Eustace is fighting to have the 2020 Census include LGBT representation, saying that, “It’s important that all Americans are represented.”

He talked about bipartisan support in Trenton and said, “It happens in Trenton much more frequently than people think. He said, “many legislators have good cross-the-aisle relationships. By and large they represent the same folks, so we really have much in common.” Eustace said that problems result when the Governor vetoes, and then his counterparts tend to back off.

“Many public servants do a great job,” Eustace said. “We are vilified as politicians. I think most of us do it for the right reasons; just sometimes people miss the path. Hopefully, someone will tell me if that happens to me.”

He feels that LGBT rights are in jeopardy right now, as are women’s reproductive rights. He says that gay marriage can be rolled back. “This is an opportunity to shore up our state’s rights to protect our citizens. Even if the folks in Washington think that the Constitution applies to only some people,” he said. “We here in New Jersey have an obligation to serve all of our residents, all of them.”

His best advice to the LGBT community is to be vigilant. To read everything, pay attention, talk to neighbors, friends, and contact both State and Federal representatives. He said to stand up and make sure you are heard. People need to voice their opinions, even protesting to take responsibility. Eustace said, “We will prevail.”

When I interviewed Assemblyman Eustace, he had just returned from a conference in Nepal. He loves to travel, be it business or pleasure, and fondly recalled a birthday celebrated at the Louvre in Paris years before.

He pondered what he wanted his legacy to be. “I have been very blessed. I come from very humble, poor, sometimes homeless background.

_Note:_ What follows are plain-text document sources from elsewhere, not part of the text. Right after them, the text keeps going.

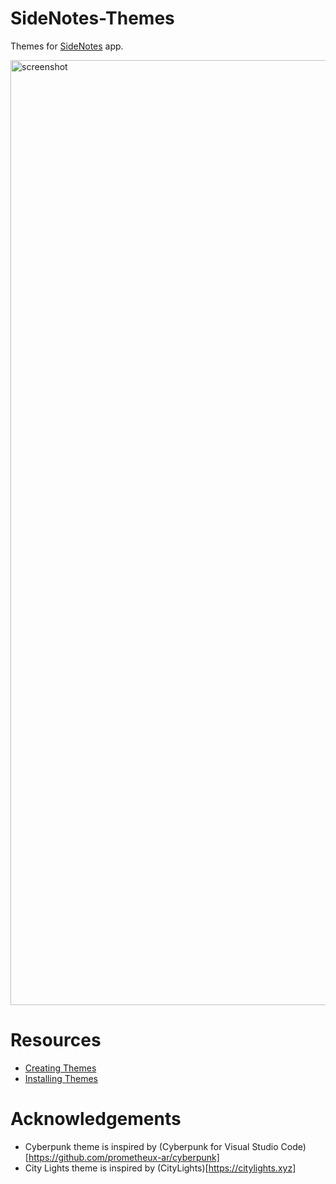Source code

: # SideNotes-Themes
Themes for [SideNotes](https://www.apptorium.com/sidenotes) app.

<img width="1512" alt="screenshot" src="https://user-images.githubusercontent.com/868275/173192365-dfde50e9-8ae7-49e1-b520-8ab33370959b.png">


# Resources
* [Creating Themes](https://www.apptorium.com/sidenotes/articles/creating-themes)
* [Installing Themes](https://www.apptorium.com/sidenotes/tips/how-to-install-themes)

# Acknowledgements
* Cyberpunk theme is inspired by (Cyberpunk for Visual Studio Code)[https://github.com/prometheux-ar/cyberpunk]
* City Lights theme is inspired by (CityLights)[https://citylights.xyz]
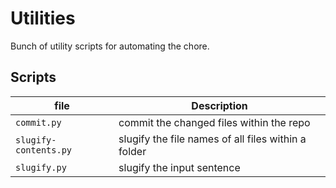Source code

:# Utilities

Bunch of utility scripts for automating the chore.

## Scripts

| file | Description |
|---|---|
|`commit.py`| commit the changed files within the repo |
|`slugify-contents.py`| slugify the file names of all files within a folder |
|`slugify.py`| slugify the input sentence |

Many folks helped me. I have been in recovery for more years than not, over 36 years. I just try to do what’s right. I try to walk the walk. We were a gay couple that had a 35-year relationship until my husband died. We’ve parented three boys. We’ve been living an incredible life. So, just maybe a legacy would be to try to do what’s right, and let that be an example.”

Dr. Tim Eustace’s current term in the State Assembly will end on Jan. 9, 2018. He is seeking re-election this fall. The 38th Legislative District is very competitive and he hopes to win again in November. A politician with his humbleness and compassion for everyone’s human rights would be just the win for New Jersey.